Em “Clarisse”, de Auta de Souza, vemos uma dualidade entre a inocência e a dor humana. O poema cria um diálogo entre o eu-lírico e a figura de Clarisse, cuja existência parece estar acima do sofrimento mundano.
“Clarisse”, de Auta de Souza
“Não sei o que é tristeza,” ela me disse…
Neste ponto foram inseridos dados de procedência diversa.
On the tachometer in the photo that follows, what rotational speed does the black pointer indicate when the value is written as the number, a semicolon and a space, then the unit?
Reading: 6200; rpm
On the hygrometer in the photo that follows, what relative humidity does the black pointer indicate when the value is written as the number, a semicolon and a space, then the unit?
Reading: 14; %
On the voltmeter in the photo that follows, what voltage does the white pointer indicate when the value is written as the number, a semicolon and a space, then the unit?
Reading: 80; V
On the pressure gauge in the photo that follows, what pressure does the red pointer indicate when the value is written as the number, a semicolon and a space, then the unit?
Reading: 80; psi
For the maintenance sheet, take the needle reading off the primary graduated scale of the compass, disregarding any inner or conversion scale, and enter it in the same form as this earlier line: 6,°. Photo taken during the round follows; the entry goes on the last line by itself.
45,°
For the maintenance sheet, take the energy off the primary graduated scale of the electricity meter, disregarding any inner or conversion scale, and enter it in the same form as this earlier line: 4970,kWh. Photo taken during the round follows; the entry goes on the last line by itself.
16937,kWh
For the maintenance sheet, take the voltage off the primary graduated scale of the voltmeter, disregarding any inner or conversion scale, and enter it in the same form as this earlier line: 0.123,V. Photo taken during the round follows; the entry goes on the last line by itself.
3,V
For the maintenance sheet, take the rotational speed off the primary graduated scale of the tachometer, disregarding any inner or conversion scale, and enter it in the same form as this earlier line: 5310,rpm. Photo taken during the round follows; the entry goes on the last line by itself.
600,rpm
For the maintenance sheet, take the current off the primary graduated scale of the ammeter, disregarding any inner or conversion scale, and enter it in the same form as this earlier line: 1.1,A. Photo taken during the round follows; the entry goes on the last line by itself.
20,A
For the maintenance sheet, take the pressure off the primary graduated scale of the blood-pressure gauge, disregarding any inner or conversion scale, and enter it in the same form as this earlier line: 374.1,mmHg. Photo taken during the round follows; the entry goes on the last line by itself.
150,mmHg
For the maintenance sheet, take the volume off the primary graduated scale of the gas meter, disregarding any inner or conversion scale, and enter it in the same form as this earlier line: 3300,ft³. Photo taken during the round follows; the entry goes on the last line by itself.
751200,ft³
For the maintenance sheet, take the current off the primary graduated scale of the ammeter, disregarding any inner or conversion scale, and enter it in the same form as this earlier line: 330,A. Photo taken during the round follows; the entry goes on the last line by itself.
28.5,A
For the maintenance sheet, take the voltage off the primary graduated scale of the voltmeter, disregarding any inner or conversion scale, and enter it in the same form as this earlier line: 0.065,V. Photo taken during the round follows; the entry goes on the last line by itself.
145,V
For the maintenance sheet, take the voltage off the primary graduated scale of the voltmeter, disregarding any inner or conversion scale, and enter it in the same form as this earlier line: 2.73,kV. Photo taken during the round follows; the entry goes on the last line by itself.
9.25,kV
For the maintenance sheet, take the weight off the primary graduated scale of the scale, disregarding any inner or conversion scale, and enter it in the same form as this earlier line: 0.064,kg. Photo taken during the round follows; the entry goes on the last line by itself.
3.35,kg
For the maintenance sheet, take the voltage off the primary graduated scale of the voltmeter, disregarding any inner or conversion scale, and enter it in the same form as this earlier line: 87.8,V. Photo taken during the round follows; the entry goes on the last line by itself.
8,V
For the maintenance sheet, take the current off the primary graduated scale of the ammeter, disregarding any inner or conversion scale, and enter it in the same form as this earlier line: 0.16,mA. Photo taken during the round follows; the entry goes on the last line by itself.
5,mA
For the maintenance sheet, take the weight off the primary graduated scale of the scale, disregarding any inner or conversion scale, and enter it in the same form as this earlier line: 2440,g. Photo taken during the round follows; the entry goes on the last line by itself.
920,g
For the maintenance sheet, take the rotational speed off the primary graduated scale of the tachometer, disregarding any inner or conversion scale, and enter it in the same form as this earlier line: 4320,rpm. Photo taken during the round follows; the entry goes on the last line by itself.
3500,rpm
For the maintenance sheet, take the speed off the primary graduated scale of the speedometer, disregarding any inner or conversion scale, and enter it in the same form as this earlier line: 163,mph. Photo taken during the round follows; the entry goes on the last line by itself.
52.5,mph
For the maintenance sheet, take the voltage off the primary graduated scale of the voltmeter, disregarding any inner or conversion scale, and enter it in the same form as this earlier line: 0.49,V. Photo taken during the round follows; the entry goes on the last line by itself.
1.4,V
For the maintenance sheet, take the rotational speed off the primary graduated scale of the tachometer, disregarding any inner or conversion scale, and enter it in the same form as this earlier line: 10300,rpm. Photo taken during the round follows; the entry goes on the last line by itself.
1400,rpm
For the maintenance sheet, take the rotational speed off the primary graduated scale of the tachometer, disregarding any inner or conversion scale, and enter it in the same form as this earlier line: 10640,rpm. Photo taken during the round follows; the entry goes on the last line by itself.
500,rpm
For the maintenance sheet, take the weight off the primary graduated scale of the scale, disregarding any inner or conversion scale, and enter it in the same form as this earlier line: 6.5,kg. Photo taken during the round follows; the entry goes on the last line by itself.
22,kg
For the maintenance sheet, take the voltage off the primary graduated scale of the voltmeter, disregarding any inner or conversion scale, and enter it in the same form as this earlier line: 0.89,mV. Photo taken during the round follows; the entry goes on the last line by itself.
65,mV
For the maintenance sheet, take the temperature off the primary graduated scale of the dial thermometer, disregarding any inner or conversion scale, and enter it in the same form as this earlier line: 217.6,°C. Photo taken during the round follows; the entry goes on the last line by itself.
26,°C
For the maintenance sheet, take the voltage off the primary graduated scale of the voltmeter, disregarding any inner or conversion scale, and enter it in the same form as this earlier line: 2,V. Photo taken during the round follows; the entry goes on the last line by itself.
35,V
E a sua boca virginal sorria:
Ninho de estrelas, concha de ambrosia
Cheia de rosas que do Céu caísse!
E eu docemente murmurei: Clarisse,
Será possível que tu’alma fria
Ouvindo o choro da Melancolia
O ressábio do fel nunca sentisse?
Será possível que o teu seio, rosa,
Nunca embalasse a lágrima formosa?
Ah! não és rosa, pois não tens espinho!
E os olhos teus, dois templos de esperança,
Nunca viram sofrer uma criança,
Nunca viram morrer um passarinho.
Análise do poema “Clarisse”
O poema apresenta uma estrutura lírica em que o eu-lírico se dirige diretamente a Clarisse, questionando sua aparente inabilidade com a tristeza.
A primeira estrofe desenha uma imagem de pureza e alegria, comparando a boca de Clarisse a um “Ninho de estrelas, concha de ambrosia”, sugerindo uma natureza quase divina. A ambrosia, alimento dos deuses na mitologia grega, e as estrelas entrelaçam-se para criar um retrato celestial.
Esta visão idílica é contestada nas estrofes seguintes. A poetisa, não convencido pela afirmação de Clarisse, questiona se ela verdadeiramente jamais experimentou a amargura da existência. A “Melancolia” e o “fel” representam sentimentos universais de desalento e desgosto. Este contraste amplia o questionamento sobre a condição humana e permite-nos refletir sobre a possibilidade de alguém ser totalmente imune ao sofrimento.
O uso simbólico da rosa em “Será possível que o teu seio, rosa,” tem vários significados. A rosa é tradicionalmente um emblema de beleza e de amor, mas também é conhecida pelos seus espinhos, que evocam a ideia de dor. O eu-lírico nega a Clarisse o aspecto espinhoso da rosa, negando-lhe, assim, a experiência da dor.
Por fim, os “olhos teus, dois templos de esperança,” remetem à pureza e à candura que nunca se depararam com as cenas de sofrimento e morte, tão comuns ao mundo real. Esta escolha imagética apoia a noção de que Clarisse está distante das dores do cotidiano.